The backslash (\) is a typographical mark (glyph) used mainly in computing and is the mirror image of the common slash. It is sometimes called a reverse solidus, slosh, hack, escape (from C/UNIX), reverse slash, backslant, backwhack, bash, reverse slant, reversed virgule, and backslat. In Unicode, it is encoded at U+005C \ reverse solidus (HTML: \
).
Bob Bemer introduced the "\" character into ASCII on September 18, 1961, as the result of character frequency studies. In particular the \ was introduced so that the ALGOL boolean operators ∧ (AND) and ∨ (OR) could be composed in ASCII as "/\" and "\/" respectively. Both these operators were included in early versions of the C programming language supplied with Unix V6 , Unix V7 and more currently BSD 2.11.
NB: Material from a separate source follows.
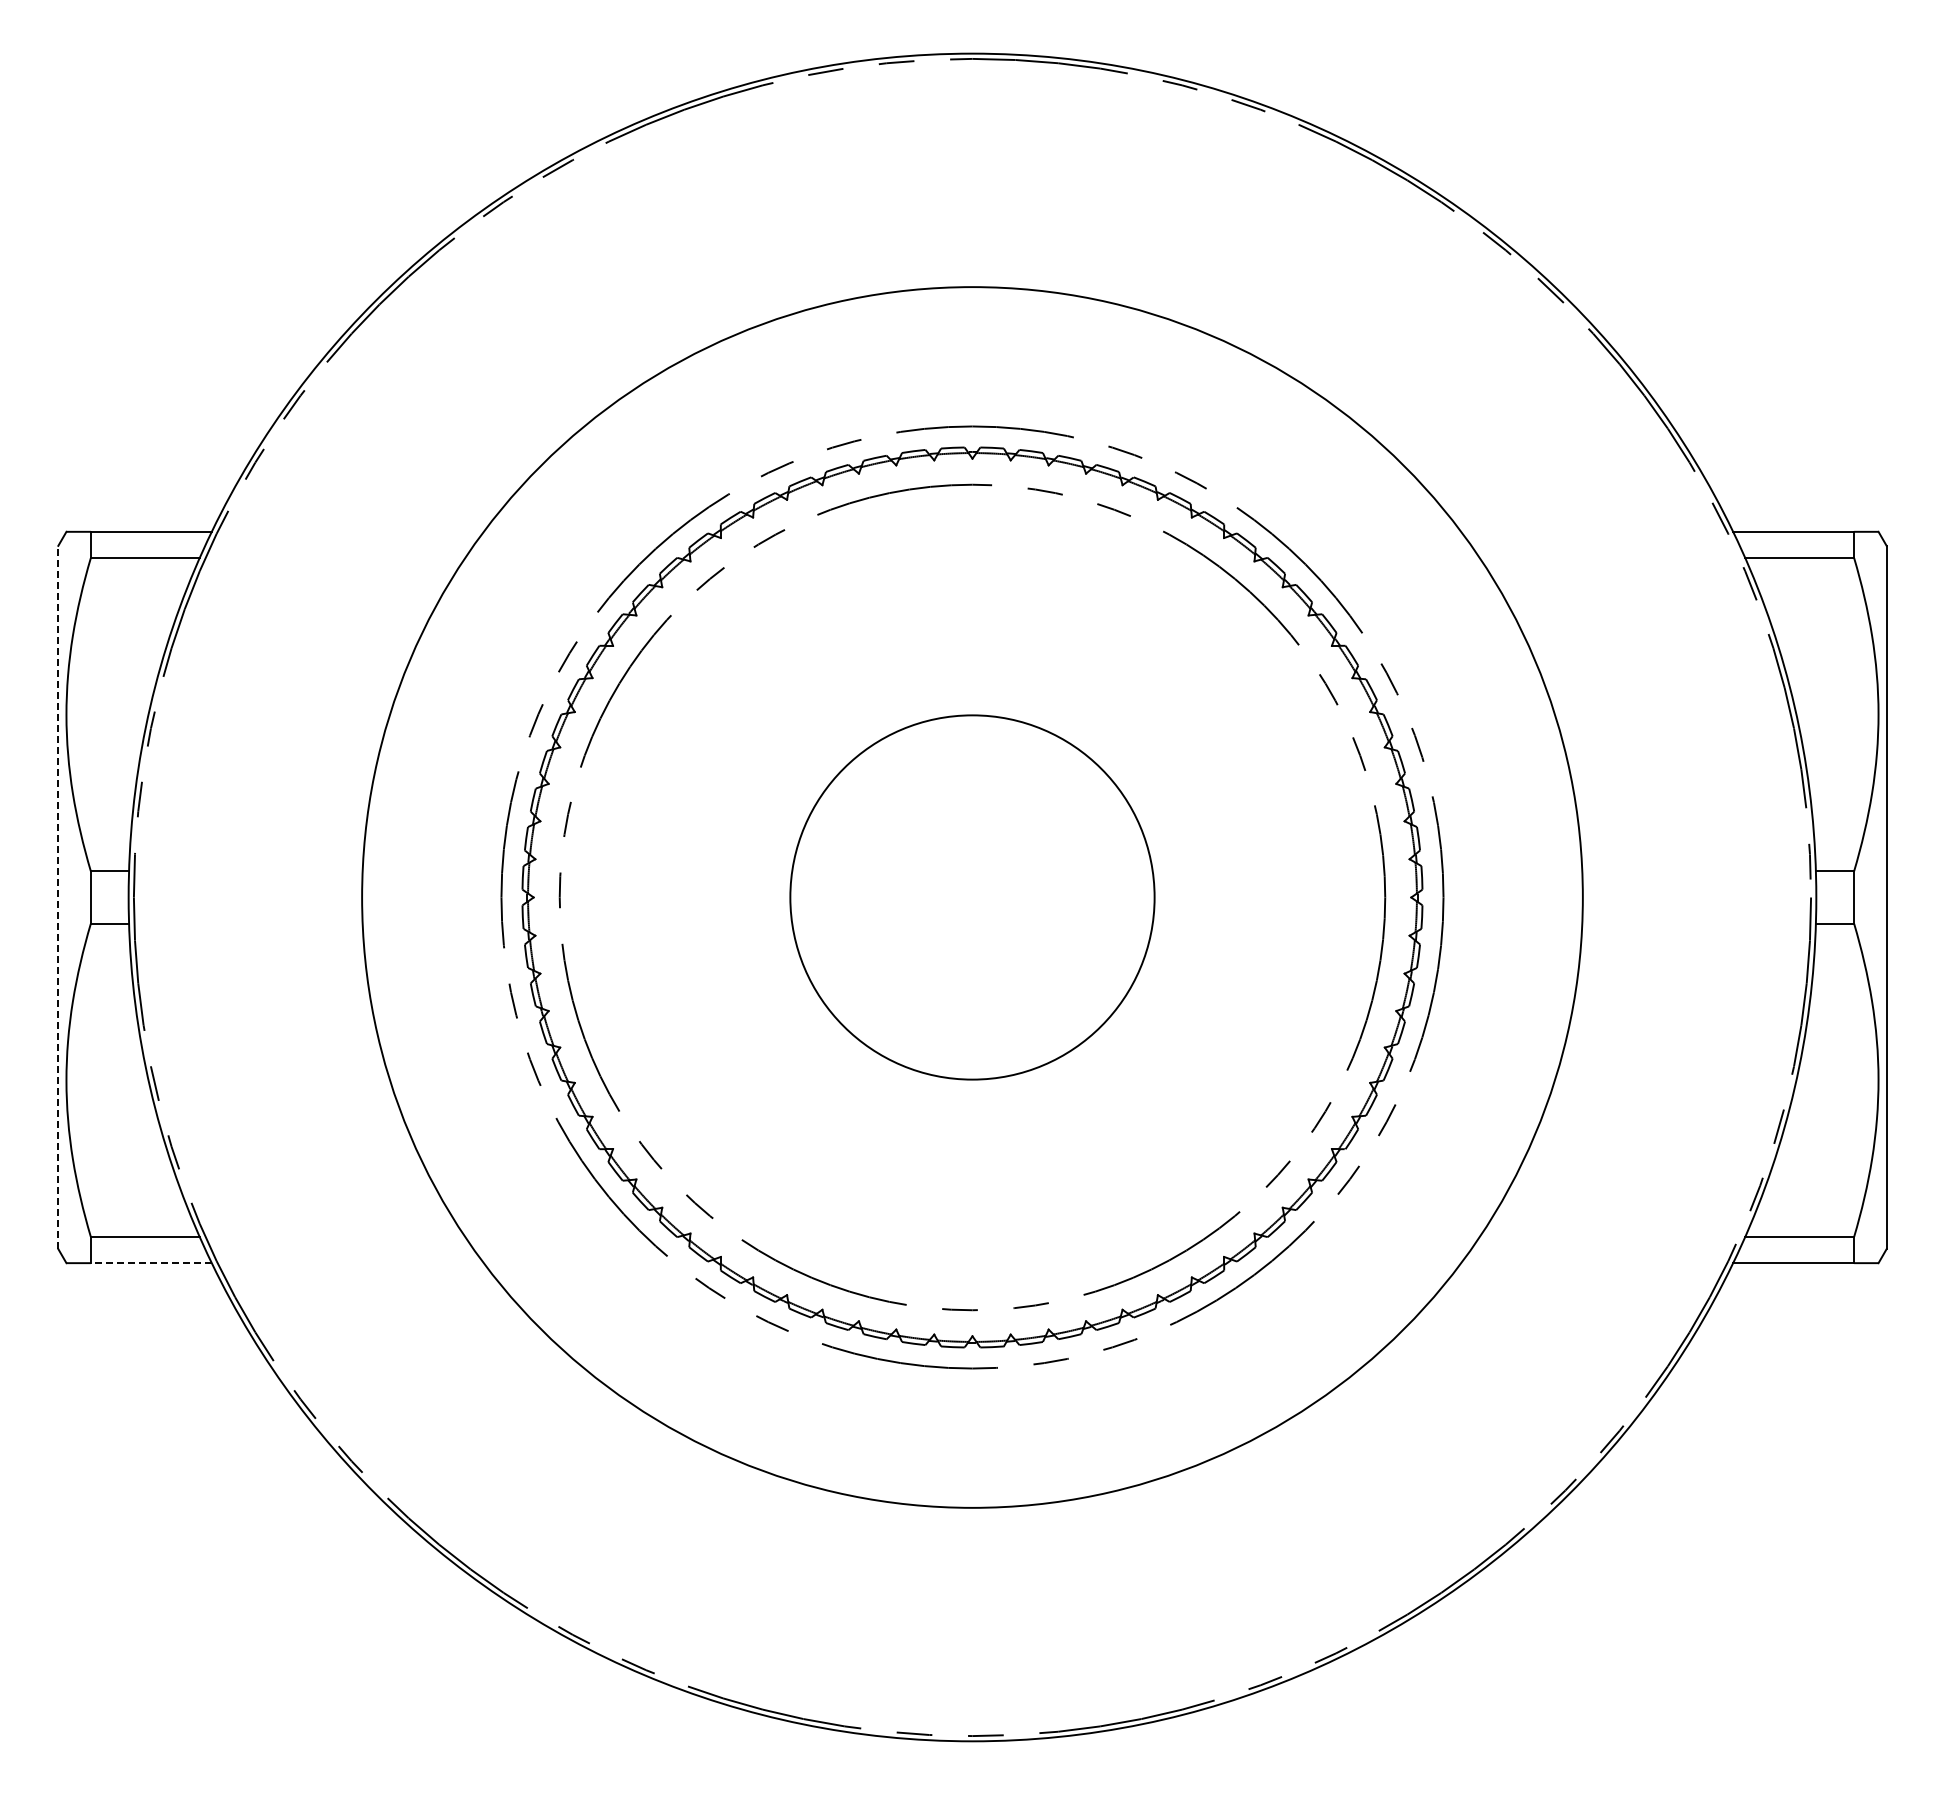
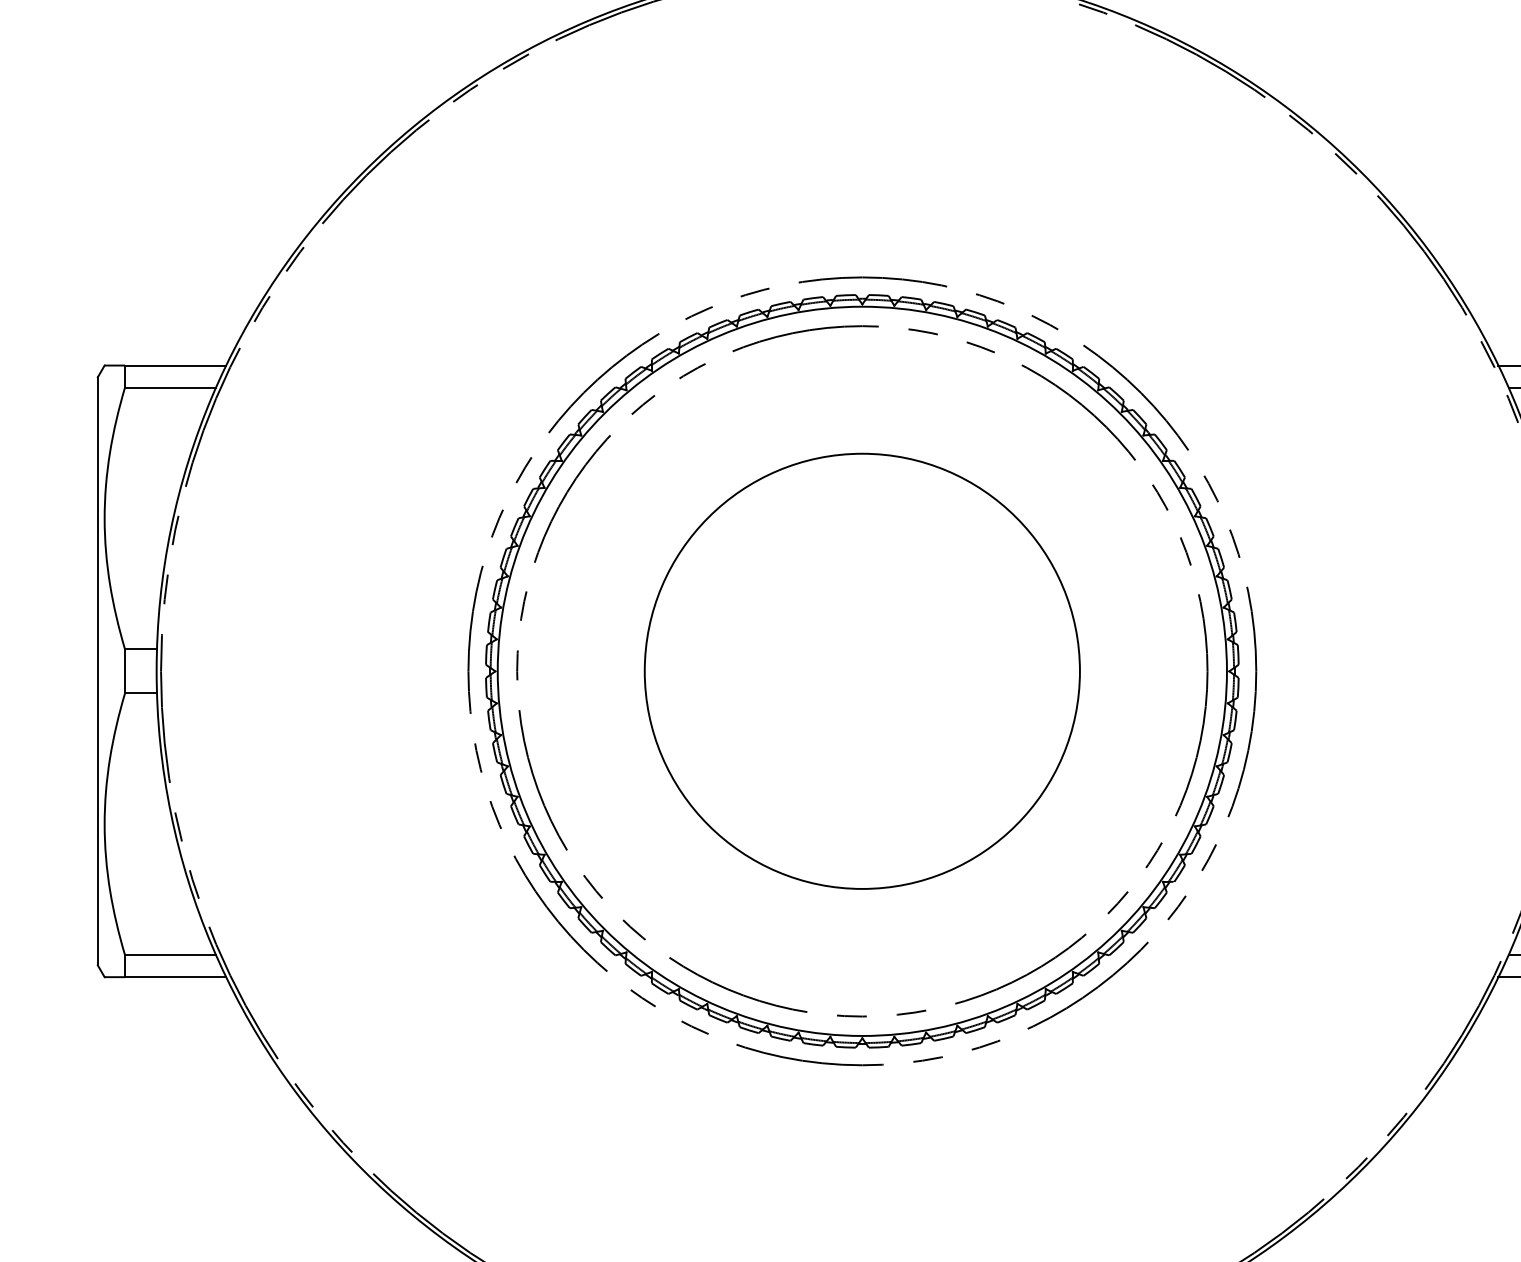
line: (58, 897) -> (97, 671), dashed -> solid
circle: (972, 897) -> (862, 671), size x0.71
circle: (972, 897) -> (862, 671), size x1.43
line: (151, 1263) -> (175, 977), dashed -> solid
In many programming languages such as C and Perl and in Unix scripting languages, the backslash is used to indicate that the character following it should be treated specially (if it would otherwise be treated normally), or normally (if it would otherwise be treated specially). It is sometimes referred to as a knock-down or escape character. In various regular expression languages it acts as a switch, changing literal characters into metacharacters and vice versa. The backslash is used similarly in the TeX typesetting system and in RTF files to begin markup tags. In Haskell, the backslash is used both to introduce special characters and to introduce lambda functions (since it is a reasonable approximation in ASCII of the Greek letter lambda, λ).